_INSTRUCTIONS TO FOLLOW_
Only the lines below from the one with "[341,450,385,462] JEVT ->" through the one with "[941,341,978,357] also -> (80, 303) none" are to be written out, exactly and without any images.

_SOURCE DATA_
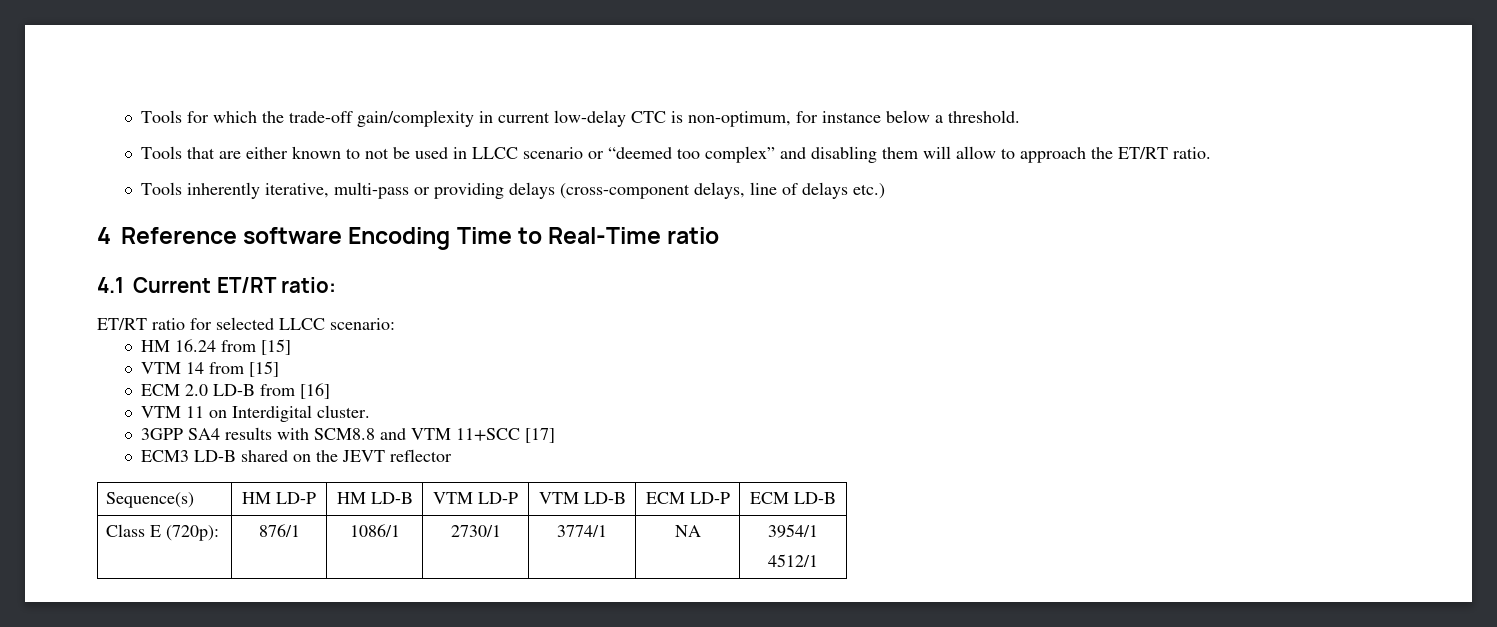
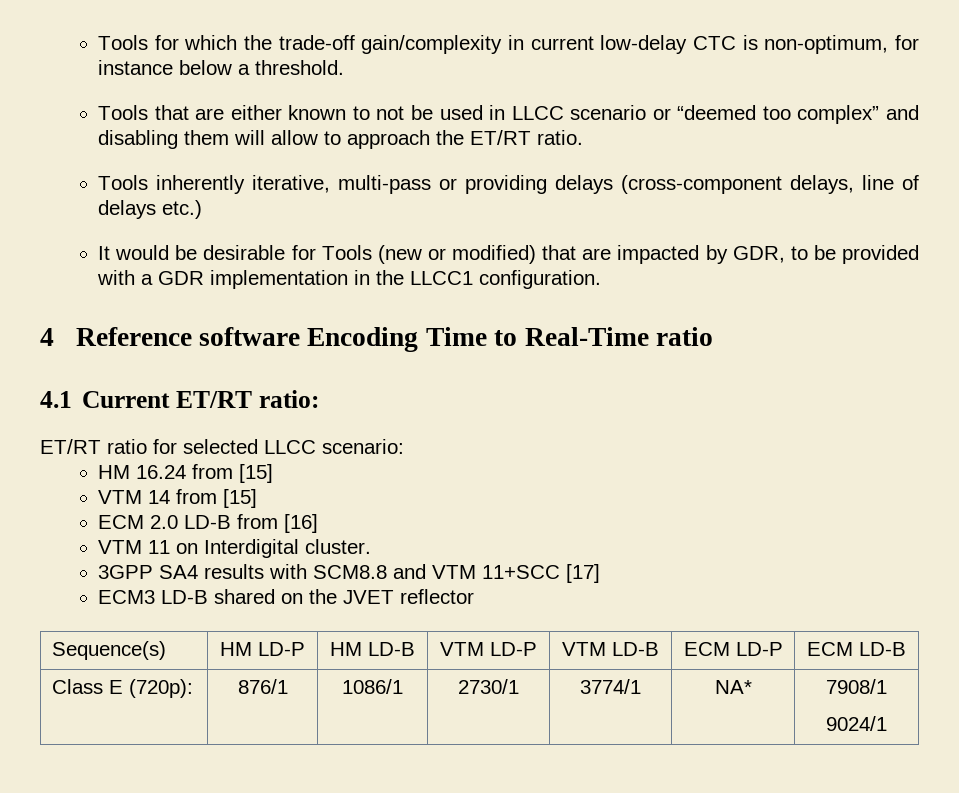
(885, 191) none -> [98,245,920,264] [97,270,602,289] // It would be desirable for Tools (new or modified) that are impacted by GDR, to be provided with a GDR implementation in the LLCC1 configuration.
[341,450,385,462] JEVT -> [343,590,395,604] JVET
[674,525,701,537] [768,524,818,538] [768,554,818,567] NA | 3954/1 // 4512/1 -> [714,680,752,694] [826,679,887,694] [826,716,887,731] NA* | 7908/1 // 9024/1

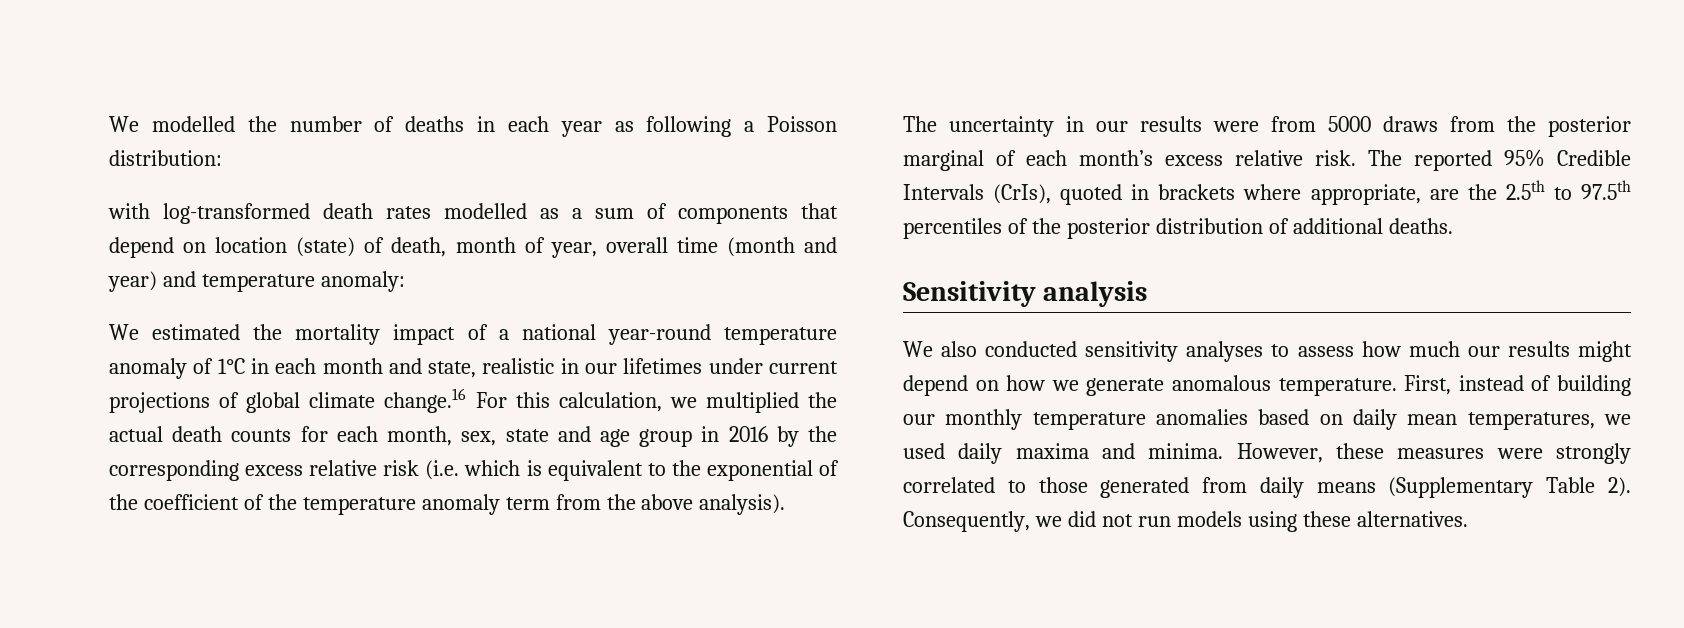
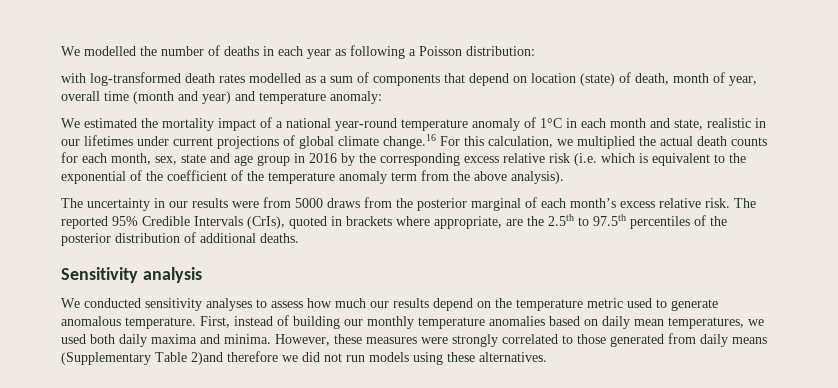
[941,341,978,357] also -> (80, 303) none
[1578,341,1632,362] [903,375,1079,396] might depend on how we -> [433,298,667,311] depend on the temperature metric used to
(945, 451) none -> [90,334,115,344] both
[1608,477,1631,497] [903,511,1030,532] 2). Consequently, -> [191,351,278,365] 2)and therefore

_OUTPUT BELOW_
[341,450,385,462] JEVT -> [343,590,395,604] JVET
[674,525,701,537] [768,524,818,538] [768,554,818,567] NA | 3954/1 // 4512/1 -> [714,680,752,694] [826,679,887,694] [826,716,887,731] NA* | 7908/1 // 9024/1

[941,341,978,357] also -> (80, 303) none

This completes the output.